Redshirt freshman Cam Davis has turned heads in practice this spring, showing why he was such a sought-after recruit. True freshmen Lucky Sutton and Sheldon Canley are two players with the ability to play early. Sutton is a local product and was a four-star prospect out of Cathedral Catholic.
“Obviously, he’s a tremendous athlete, and especially a speed athlete,” Hecklinski said when asked about Christon. “His track numbers speak for themselves, and what he did when he was on the field at USC was ultra-impressive in the limited amount of time and reps that he had. … We look to him to be a game changer, and we look for him to add to the competitiveness not only in the room but of the offense and on the field. The more athletes and the more multiple pieces that we can continue to bring in that we can move around and put the ball in their hands and at any point in time they have to go score, the better we’re going to be.”
SDSU Running Back Talent: B-
Byrd and Bell are on the NFL radar. While 2022 will go a long way in determining their potential professional careers, they both currently profile as undrafted free agents. The talent in the running back room is further down the depth chart, but it remains to be seen if they are ready to contribute this season.
Donnel Pumphrey (2013) was the last freshman to significantly impact the running game for the Aztecs.
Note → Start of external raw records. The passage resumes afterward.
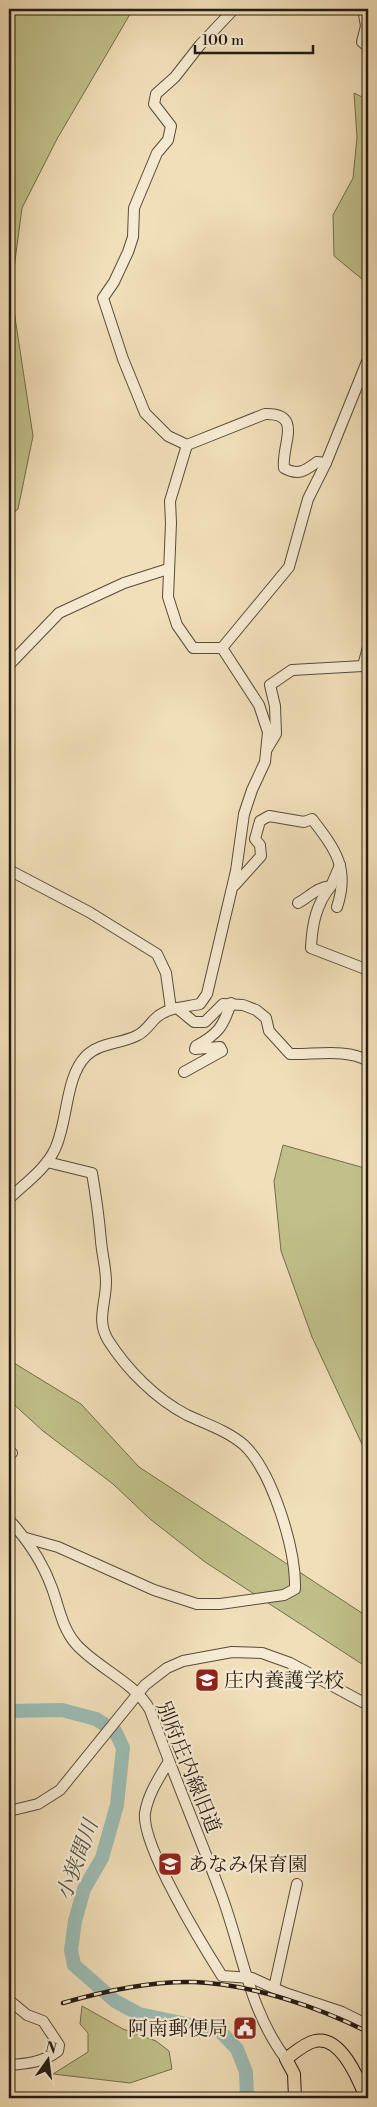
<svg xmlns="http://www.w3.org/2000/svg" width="377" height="2107" font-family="'Libre Bodoni','Noto Serif JP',serif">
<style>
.green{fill:#c1c08a;stroke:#726e4e}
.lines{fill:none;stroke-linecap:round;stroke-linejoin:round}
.river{stroke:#9bbcb4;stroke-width:14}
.minor-casing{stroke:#574c3c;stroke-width:12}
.major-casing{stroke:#241b13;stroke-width:14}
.minor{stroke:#f6ead2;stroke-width:10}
.major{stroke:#f1dfb9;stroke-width:12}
.rail-casing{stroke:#241b13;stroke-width:4.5}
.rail{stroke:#f6ead2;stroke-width:2.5;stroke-dasharray:8;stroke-linecap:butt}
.labels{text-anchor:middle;stroke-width:4.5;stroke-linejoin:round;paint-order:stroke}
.poi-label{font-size:20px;fill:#241b13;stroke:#f6ead2;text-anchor:start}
.street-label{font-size:20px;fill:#241b13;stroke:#f6ead2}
.water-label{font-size:21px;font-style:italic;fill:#4e534b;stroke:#f6ead2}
</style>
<rect width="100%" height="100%" fill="#f1dfb9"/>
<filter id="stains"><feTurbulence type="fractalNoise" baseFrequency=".004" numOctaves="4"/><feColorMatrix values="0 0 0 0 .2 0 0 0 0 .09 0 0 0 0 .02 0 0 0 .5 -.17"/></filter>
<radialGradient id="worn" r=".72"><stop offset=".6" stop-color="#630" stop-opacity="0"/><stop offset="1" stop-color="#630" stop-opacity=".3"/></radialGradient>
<!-- green -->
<g class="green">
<path d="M9,9H133L57,139L22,208L11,291L33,436L18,509L9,517Z"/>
<path d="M354,93L368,100V284L334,256L333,215L353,178L357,137Z"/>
<path d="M283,1145L368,1169V1457L312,1337L281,1251L274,1181Z"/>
<path d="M9,1360L81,1404L139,1467L368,1617V1668L205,1562L150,1519L113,1484L43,1431L9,1400Z"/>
<path d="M82,2006L123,2029L156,2041L169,2051L172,2069L130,2083L53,2074L88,2052V2033L80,2024Z"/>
</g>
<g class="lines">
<!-- river -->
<path class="river" d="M9,1711L62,1710L96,1719L115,1731L123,1748L117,1805L102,1858L84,1889L75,1921L71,1950L74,1965L115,2001L139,2014L220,2031L237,2049L246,2072L247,2098"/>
<!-- minor casing -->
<g class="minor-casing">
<g id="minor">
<path d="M234,9L200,45L175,77L156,94L154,104L171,126L168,140L157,153L134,208L133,237L128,252L114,282L103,298L123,359L145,413L168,436L187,445L265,414C304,413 281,445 284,468C298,476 305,471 317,462L326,463"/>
<path d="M363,9L366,26L362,42L368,47"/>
<path d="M187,445L170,501L171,523L168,597L177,625L193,648H222"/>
<path d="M222,648L289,567L308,499L326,463L368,359"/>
<path d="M9,665L59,613L124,583L168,569"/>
<path d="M267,749L276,734L275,706L270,685L292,670L363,666L368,647"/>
<path d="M9,870L89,912L157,954L166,973L171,1009"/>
<path d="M235,885L261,856L260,845L255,839L260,821L269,816L304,822L312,819C335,849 350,868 337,907"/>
<path d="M331,886C316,904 312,925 311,948L368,970"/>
<path d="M298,903C311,896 315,888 331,886L340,865"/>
<path d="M177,1008L194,1022H205L223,1004L243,1005L256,1010L266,1018L269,1031L290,1054C314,1055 347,1048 368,1061"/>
<path d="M184,1072L222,1051L220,1047L195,1049L196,1046C218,1034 223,1027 231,1003"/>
<path d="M9,1199C24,1184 46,1169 55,1149C68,1122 65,1077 86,1056C100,1042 122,1044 138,1035C146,1031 151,1022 157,1017C169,1007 186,1007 200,1004L207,994L236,871L244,814L252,790L265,762L268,732L259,705L222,648"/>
<path d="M9,1451L12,1453"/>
<path d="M9,1520C27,1539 43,1563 52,1588C59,1607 62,1628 76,1644C97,1668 135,1682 150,1710C172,1771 197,1830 220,1891C242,1948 248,2009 286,2059"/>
<path d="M26,1538L58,1547L154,1590L197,1604H220L284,1595L295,1589C296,1550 273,1473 244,1445C228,1431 206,1424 187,1415C156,1399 127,1370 108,1340C96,1320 106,1304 106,1282C106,1268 102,1254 101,1241C99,1218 96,1196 92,1173L47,1162"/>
<path d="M169,1761C159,1778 148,1794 145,1813C141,1845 203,1946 222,1976L252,1978L285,1993L342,2012L368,2025"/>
<path d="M9,1811L38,1804L60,1790L145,1685L167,1668L183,1661L232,1652L262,1653L290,1663L368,1705"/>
<path d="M274,1988L297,1884"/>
<path d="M9,2000L27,2015L43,2021L59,2045L58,2051C44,2062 26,2064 9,2065"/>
</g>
</g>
<!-- major casing -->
<g class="major-casing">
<path id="major" d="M295,2098L294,2074L286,2059C294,2053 305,2043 315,2041C341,2035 359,2080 366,2098"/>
</g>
<!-- minor -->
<use href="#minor" class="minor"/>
<!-- major -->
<use href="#major" class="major"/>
<!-- rail casing -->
<g class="rail-casing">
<path id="rail" d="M63,2003C104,1991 150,1981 194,1982C251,1984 318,2007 368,2032"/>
</g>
<!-- rail -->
<use href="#rail" class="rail"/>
</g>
<!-- icons -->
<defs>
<g id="school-square" transform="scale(1.25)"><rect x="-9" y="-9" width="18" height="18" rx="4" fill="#8f2418" stroke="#f6ead2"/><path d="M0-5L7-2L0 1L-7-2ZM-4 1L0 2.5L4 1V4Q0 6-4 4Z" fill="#fff"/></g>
<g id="civic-square" transform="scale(1.25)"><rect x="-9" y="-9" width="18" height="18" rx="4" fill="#8f2418" stroke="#f6ead2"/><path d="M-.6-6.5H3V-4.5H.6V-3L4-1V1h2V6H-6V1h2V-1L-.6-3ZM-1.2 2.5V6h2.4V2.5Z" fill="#fff"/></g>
</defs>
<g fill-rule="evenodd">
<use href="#school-square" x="207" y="1680"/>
<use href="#school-square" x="170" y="1864"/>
<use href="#civic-square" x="245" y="2028"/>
</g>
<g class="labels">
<!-- poi labels -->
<g class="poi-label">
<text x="224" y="1687">庄内養護学校</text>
<text x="188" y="1871">あなみ保育園</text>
<text x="228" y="2035" text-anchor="end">阿南郵便局</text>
</g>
<!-- street labels -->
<g class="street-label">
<text transform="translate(189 1767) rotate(68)" y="7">別府庄内線旧道</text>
</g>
<!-- water labels -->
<g class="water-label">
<text transform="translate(77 1860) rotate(-70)" y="7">小狭間川</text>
</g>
</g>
<!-- margin -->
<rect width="377" height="2107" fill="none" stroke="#f1dfb9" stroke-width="30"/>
<rect x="10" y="10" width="357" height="2087" fill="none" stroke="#241b13" stroke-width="2.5"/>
<rect x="15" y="15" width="347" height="2077" fill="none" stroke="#241b13"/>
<!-- north arrow -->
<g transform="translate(48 2060) rotate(14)" stroke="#f6ead2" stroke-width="4" paint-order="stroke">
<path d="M0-4L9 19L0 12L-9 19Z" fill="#241b13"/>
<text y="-8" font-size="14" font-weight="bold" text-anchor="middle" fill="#241b13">N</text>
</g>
<!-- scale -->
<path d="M195 45v8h118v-8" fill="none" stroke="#241b13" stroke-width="2.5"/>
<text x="202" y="45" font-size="15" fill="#241b13" stroke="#f6ead2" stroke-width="4" paint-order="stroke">100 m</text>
<rect width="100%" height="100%" filter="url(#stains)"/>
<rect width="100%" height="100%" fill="url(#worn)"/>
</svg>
Even though he possessed first-round talent and was a major contributor on special teams, Rashaad Penny did not factor heavily into the attack until his junior season. SDSU’s culture under Horton has been to ask his players to wait their turn. Bell and Byrd’s time is now with Armstead next and possibly Christon if he can acclimate quickly to the team.
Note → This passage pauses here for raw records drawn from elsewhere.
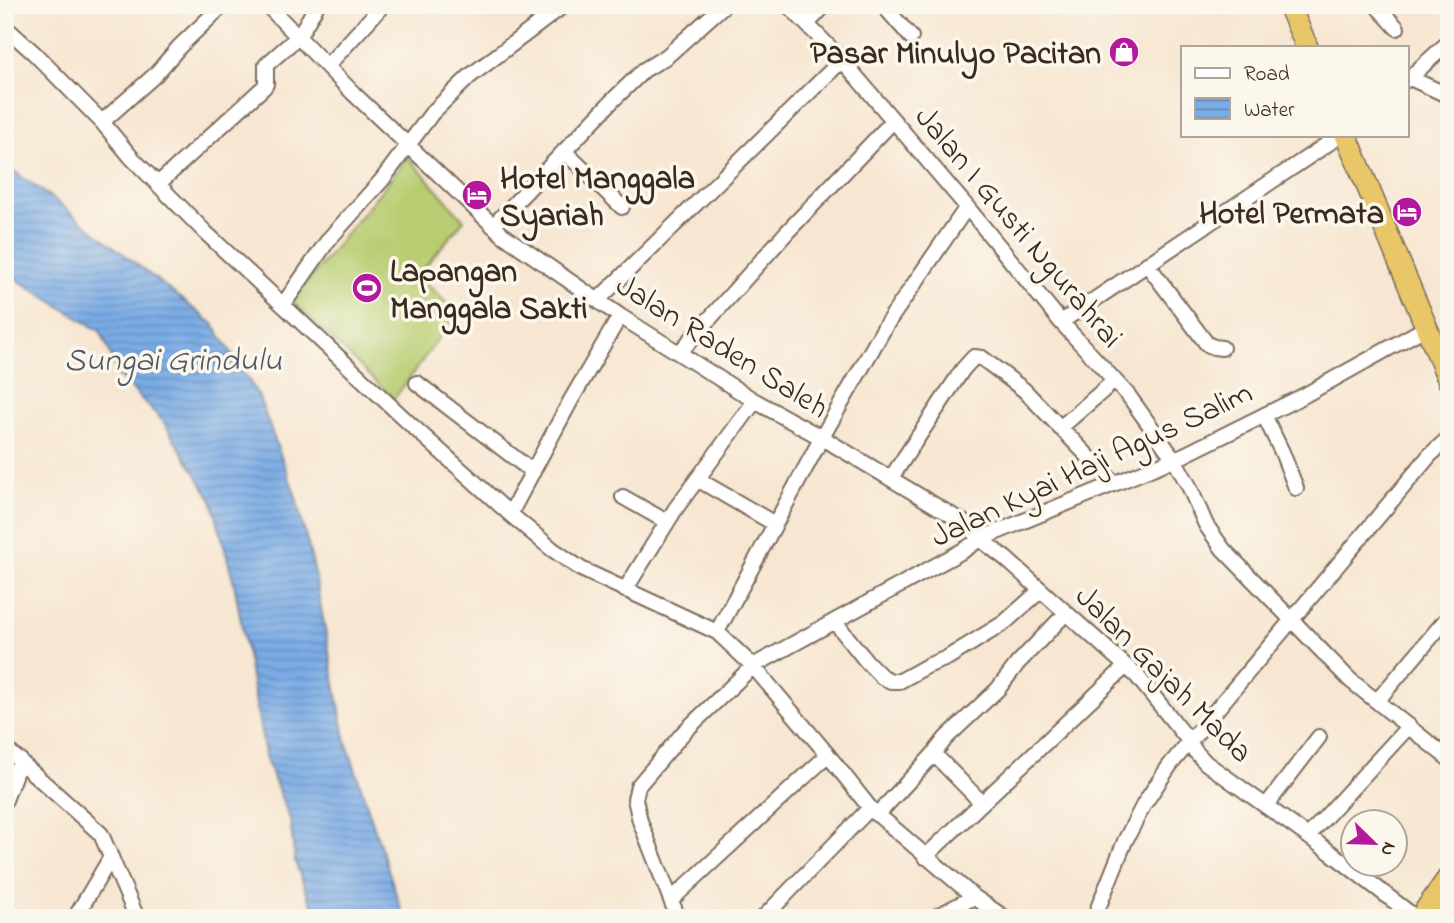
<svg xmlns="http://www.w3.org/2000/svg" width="1454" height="923" font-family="'Indie Flower',sans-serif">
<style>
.pitch{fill:#b8cd71;stroke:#7a7c48;stroke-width:2}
.water{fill:url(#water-rules);stroke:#5a6b82;stroke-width:2}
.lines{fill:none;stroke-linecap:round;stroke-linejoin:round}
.minor-casing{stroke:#7d6c5d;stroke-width:18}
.highway-casing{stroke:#7d6c5d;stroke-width:24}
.minor{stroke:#fff;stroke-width:14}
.highway{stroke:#e9c769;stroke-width:21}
.labels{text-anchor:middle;stroke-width:7;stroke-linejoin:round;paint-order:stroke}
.poi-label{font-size:32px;font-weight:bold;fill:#3b2a1e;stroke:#fbf7ec;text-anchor:end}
.street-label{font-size:32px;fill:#3b2a1e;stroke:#fbf7ec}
.water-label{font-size:33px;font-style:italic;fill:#515864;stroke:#fbf7ec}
</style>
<defs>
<pattern id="water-rules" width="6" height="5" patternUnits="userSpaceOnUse" patternTransform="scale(1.75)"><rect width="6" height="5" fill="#7aace6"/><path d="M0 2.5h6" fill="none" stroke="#658cba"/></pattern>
</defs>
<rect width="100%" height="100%" fill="#fbf7ec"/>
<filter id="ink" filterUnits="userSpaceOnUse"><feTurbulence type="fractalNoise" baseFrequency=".0143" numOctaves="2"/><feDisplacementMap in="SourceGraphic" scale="14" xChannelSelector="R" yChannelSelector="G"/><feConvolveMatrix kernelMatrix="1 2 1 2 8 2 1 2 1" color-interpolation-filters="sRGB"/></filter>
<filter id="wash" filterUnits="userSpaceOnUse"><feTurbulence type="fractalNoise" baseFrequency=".00686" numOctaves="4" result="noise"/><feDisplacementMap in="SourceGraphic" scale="28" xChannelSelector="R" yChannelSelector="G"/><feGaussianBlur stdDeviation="1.57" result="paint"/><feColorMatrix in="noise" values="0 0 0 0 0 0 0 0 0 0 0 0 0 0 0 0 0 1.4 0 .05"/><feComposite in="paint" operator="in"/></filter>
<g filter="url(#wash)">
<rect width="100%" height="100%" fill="#f7e6d1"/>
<path class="pitch" d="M408,157L464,220L418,275L457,313L394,399L292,301Z"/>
<path class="water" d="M5,165L56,201L213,324L258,395L295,494L313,565L345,738L404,918H317L295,862L290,819L266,760L234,583L212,500L163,421L119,376L101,332L5,272Z"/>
</g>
<g filter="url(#ink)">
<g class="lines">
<g class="minor-casing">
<path id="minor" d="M267,5L354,94L503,235L620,316L755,401L831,443L963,522L980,539L1005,558L1137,676L1190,742L1194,750L1206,763L1330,852L1416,918
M788,5L842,60L967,207L1061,322L1128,395L1174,459L1189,486L1206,525L1223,549L1350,680L1449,759
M883,5L911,37
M1376,5L1397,28
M807,24L825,5
M5,27L34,53L102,122L131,157L205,232L409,423L510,514L552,549L581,569L717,632L753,666L828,755L870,808L974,897L1005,918
M327,66L383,5
M1410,78L1449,96
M1407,80L1449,42
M102,122L155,75L180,46L223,5
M564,151L622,207
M158,184L264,87L266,84V65L299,36L317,5
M493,226L613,100L644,70L667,56L724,5
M1147,264L1207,344L1214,347L1222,348
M598,300L842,60
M283,305L329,239L382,180L432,113L470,76L564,5
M1061,322L1341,135
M679,353L787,232L893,121
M417,383L533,472
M1264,415L1282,452L1296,488
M1060,428L1114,381
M891,478L963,369L974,357L982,358L1024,390L1114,483
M697,479L775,524
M623,497L667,522
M510,514L571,400L620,316
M625,590L676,508L755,401
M835,622L867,662L882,677L891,681H900L927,666L947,658L1004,623L1041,590
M717,632L821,439L886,325L967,207
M1377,701L1449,616
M5,748L101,834L137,918
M934,754L982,803
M5,800L20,760
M1266,806L1319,737
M877,815L932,756L946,738L998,689L1018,663L1066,613
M1308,836L1409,726
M925,857L1126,666
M671,900L828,755
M75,918L111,857
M678,918L640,821L635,799L638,786L684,732L753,666L964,550L980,539L1184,455L1305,395L1427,327
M763,918L870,808
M934,918L974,897
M1094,918L1125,841L1144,804L1170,765L1430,455L1449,438"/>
</g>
<g class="highway-casing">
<path id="highway" d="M1289,5L1307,47
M1346,135L1449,381
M1420,918L1449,877"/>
</g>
<use href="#minor" class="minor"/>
<use href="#highway" class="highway"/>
</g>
</g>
<defs>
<g id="shop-disc" transform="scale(1.575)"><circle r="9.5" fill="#b5179e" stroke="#fbf7ec"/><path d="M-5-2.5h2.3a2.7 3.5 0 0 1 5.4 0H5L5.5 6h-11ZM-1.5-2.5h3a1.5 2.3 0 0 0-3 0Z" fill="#fff"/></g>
<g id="hotel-disc" transform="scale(1.575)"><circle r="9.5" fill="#b5179e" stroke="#fbf7ec"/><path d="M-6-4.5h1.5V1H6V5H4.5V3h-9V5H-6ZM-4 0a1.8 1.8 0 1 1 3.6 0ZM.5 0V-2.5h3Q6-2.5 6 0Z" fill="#fff"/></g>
<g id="stadium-disc" transform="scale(1.575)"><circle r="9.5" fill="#b5179e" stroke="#fbf7ec"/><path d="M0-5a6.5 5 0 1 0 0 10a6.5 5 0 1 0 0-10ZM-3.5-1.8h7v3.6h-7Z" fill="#fff"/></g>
</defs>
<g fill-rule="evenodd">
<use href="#shop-disc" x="1124" y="52"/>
<use href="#hotel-disc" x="477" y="195"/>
<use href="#hotel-disc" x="1407" y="212"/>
<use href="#stadium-disc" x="367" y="288"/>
</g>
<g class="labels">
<g class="poi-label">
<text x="1101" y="63">Pasar Minulyo Pacitan</text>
<text x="500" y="188" text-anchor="start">Hotel Manggala<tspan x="500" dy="37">Syariah</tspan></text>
<text x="1384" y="223">Hotel Permata</text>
<text x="390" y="281" text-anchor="start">Lapangan<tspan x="390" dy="37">Manggala Sakti</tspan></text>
</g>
<g class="street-label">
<text transform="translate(1020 226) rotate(50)" y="11">Jalan I Gusti Ngurahrai</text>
<text transform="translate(723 345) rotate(32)" y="11">Jalan Raden Saleh</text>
<text transform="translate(1091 463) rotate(-25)" y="11">Jalan Kyai Haji Agus Salim</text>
<text transform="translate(1165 673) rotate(45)" y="11">Jalan Gajah Mada</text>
</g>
<g class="water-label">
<text x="173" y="370">Sungai Grindulu</text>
</g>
</g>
<rect width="1454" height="923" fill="none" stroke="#fbf7ec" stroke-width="28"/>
<rect x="1181" y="46" width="228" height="91" fill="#fbf7ec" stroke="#aea59a" stroke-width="2"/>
<rect x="1195" y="68" width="35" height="10" fill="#ffffff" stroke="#aea59a" stroke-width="2"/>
<text x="1244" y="80" font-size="21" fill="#3b2a1e">Road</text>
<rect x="1195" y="98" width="35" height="21" fill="url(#water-rules)" stroke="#aea59a" stroke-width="2"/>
<text x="1244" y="116" font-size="21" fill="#3b2a1e">Water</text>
<g transform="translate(1374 843) rotate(113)"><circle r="33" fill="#fbf7ec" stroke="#aea59a" stroke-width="2"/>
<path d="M0-5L12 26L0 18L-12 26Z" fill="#b5179e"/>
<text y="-10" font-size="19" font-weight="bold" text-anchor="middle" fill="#3b2a1e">N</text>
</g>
</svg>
“I’ve never been a big believer in just ‘hey, this is our short yardage back,” Hecklinski said when asked if Armstead’s role could be as a short yardage back. “I think you’re pigeonholing, limiting them, and making their mindset be one-dimensional. Whereas I think it’s more the second part of (the question). This is where he’s going to spell Chance, and this is how Kenan fits, and this is how Jordan fits. And then, it’s Jeff and I sitting down and saying, ‘ok, how are we going to make all of this happen that, A. Jeff, you’re comfortable with (and I’m talking about Jeff Horton) where they’re at and then, where our offense is comfortable at in being able to put them in the best position to be successful.’”
Conference Comparison: B
First-team All-Mountain West RB Charles Williams graduated, second-team back Xazavian Valladay transferred to Arizona State, and honorable mention selections Ronny Rivers and Tyler Nevens are out of eligibility. Among the top 10 rushers in the conference a season ago, Air Force’s Brad Roberts (1356 yards), an MW first-team selection, Utah State’s Calvin Tyler (884 yards), Wyoming’s Titus Swen (785 yards), and Colorado State’s David Bailey (752) return.
San Diego State may lack the big-name player to garner recognition in the preseason, but their room is once again filled with talented players who could be on the rosters of schools around America. The Aztecs are better positioned than anyone to absorb any injury. Until the passing game proves otherwise, teams are still going to stack the box to stop SDSU’s bread and butter the past decade.
“Leadership,” Hecklinski responded when asked what he has seen from Byrd and Bell over the past six months. “I think the calmness that comes with being that super senior … I think you get to a point and you know who you are and you just have a belief, a trust, a confidence in yourself, who you are as that person and you know that able to be successful and play and that’s what I think we are seeing from both of them. They’re warriors when they work out. They’re tough-minded. They’re in great shape. … Jordan is always fast, fast. We have more fast guys that can compete with Jordan, and that’s a great thing. It’s not that Jordan’s gotten slower. It’s that everyone else is catching up and getting faster. That’s, again, the competitiveness that we’re talking about where Jordan’s not going to be the fastest guy on the field because (a player) is going to compete with him to be the fastest guy on the field. Well, that’s making Jordan better. (Bell and Byrd’s) roles are going to expand.”